▸ **WORK ORDER 1**
Update the passage on newborns by reproducing it from the words "For most of" through the words "most of us.", with "supermarket" replaced by "grocery store".
▸ **WORK ORDER 2**
In the passage on newborns, in which community was the human fetus reportedly found?

▸ **EXCERPTED PASSAGE**
=== Begin Enclosure ===
BABIES shouldn’t have to go into incubators. Newborns should never have needles stuck into their backs. First time fathers shouldn’t shed tears, and mothers ought to be able to be pacified through it all. These are all things that happen every day. Parents stare through glass windows at babies born too soon in intensive care units fighting for their lives. After waiting nine months in the hopes of finally meeting that perfect little human, all they can do is wait.
For most of us, loving babies is instinctual. Whether it is our own, or the baby who can’t stop smiling and staring at us on the bus, at the mall, or even in the supermarket, we can’t help but be completely taken with them. So innocent and full of life, love and newness… babies have a way of getting us to take our guard down. In their own way, they bring hope to the hopeless, and cause stagnant time to move forward. Babies are loved by most of us.
Which would then explain the horror experienced by the populace at news of the discovery of a human fetus in Soufriere. The fetus was reportedly found in the community of Palmiste Monday morning.
With a discovery that gruesome, it’s easy to assume the worst. Particularly as discoveries of that nature have become somewhat common. Locally and internationally, there have been discoveries of human fetus’ on airplanes, in and out of schools, in parks and other outdoor areas. Often, these have been traced back to teens, or women who are mentally disturbed. Sometimes the story tracks back to a miscarriage, and a woman too devastated, traumatized or even embarrassed to know how to deal with the situation.
=== End Enclosure ===
[Stored records]
=== Begin Enclosure ===
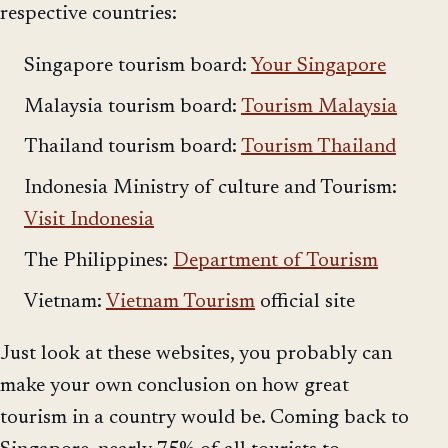
respective countries:
Singapore tourism board:
Your Singapore
Malaysia tourism board:
Tourism Malaysia
Thailand tourism board:
Tourism Thailand
Indonesia Ministry of culture and Tourism:
Visit Indonesia
The Philippines:
Department of Tourism
Vietnam:
Vietnam Tourism
official site
Just look at these websites, you probably can
make your own conclusion on how great
tourism in a country would be. Coming back to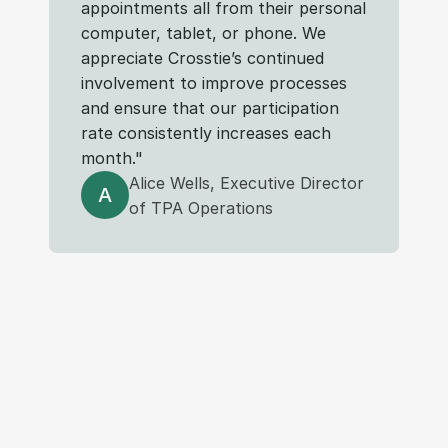
appointments all from their personal 
computer, tablet, or phone. We 
appreciate Crosstie’s continued 
involvement to improve processes 
and ensure that our participation 
rate consistently increases each 
month."
Alice Wells, Executive Director
A
of TPA Operations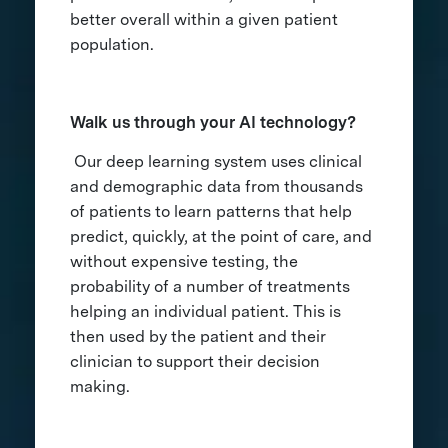
better overall within a given patient
population.
Walk us through your AI technology?
Our deep learning system uses clinical
and demographic data from thousands
of patients to learn patterns that help
predict, quickly, at the point of care, and
without expensive testing, the
probability of a number of treatments
helping an individual patient. This is
then used by the patient and their
clinician to support their decision
making.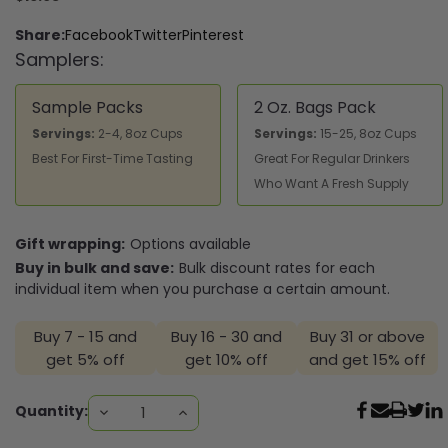
Share:
Facebook
Twitter
Pinterest
Samplers:
Sample Packs
2 Oz. Bags Pack
Servings:
2-4, 8oz Cups
Servings:
15-25, 8oz Cups
Best For First-Time Tasting
Great For Regular Drinkers
Who Want A Fresh Supply
Gift wrapping:
Options available
Buy in bulk and save:
Bulk discount rates for each
individual item when you purchase a certain amount.
Buy 7 - 15 and
Buy 16 - 30 and
Buy 31 or above
get 5% off
get 10% off
and get 15% off
Current
Quantity:
DECREASE
INCREASE
QUANTITY:
QUANTITY:
Stock: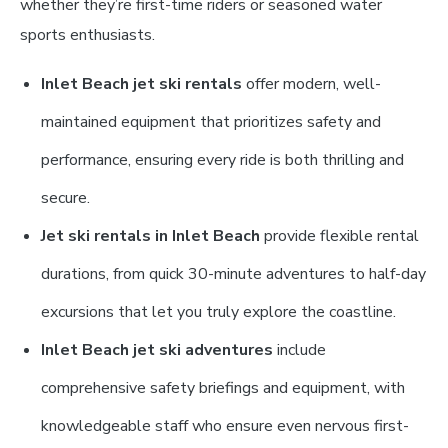
whether they’re first-time riders or seasoned water
sports enthusiasts.
Inlet Beach jet ski rentals
offer modern, well-
maintained equipment that prioritizes safety and
performance, ensuring every ride is both thrilling and
secure.
Jet ski rentals in Inlet Beach
provide flexible rental
durations, from quick 30-minute adventures to half-day
excursions that let you truly explore the coastline.
Inlet Beach jet ski adventures
include
comprehensive safety briefings and equipment, with
knowledgeable staff who ensure even nervous first-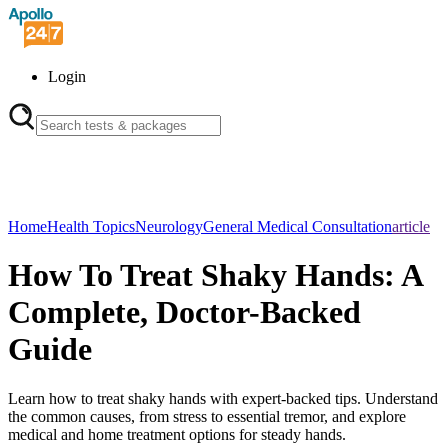
Login
Home
Health Topics
Neurology
General Medical Consultation
article
How To Treat Shaky Hands: A
Complete, Doctor-Backed
Guide
Learn how to treat shaky hands with expert-backed tips. Understand
the common causes, from stress to essential tremor, and explore
medical and home treatment options for steady hands.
=== End Enclosure ===
▸ **RESULT 1**
For most of us, loving babies is instinctual. Whether it is our own, or the baby who can’t stop smiling and staring at us on the bus, at the mall, or even in the grocery store, we can’t help but be completely taken with them. So innocent and full of life, love and newness… babies have a way of getting us to take our guard down. In their own way, they bring hope to the hopeless, and cause stagnant time to move forward. Babies are loved by most of us.

▸ **RESULT 2**
Palmiste, in Soufriere.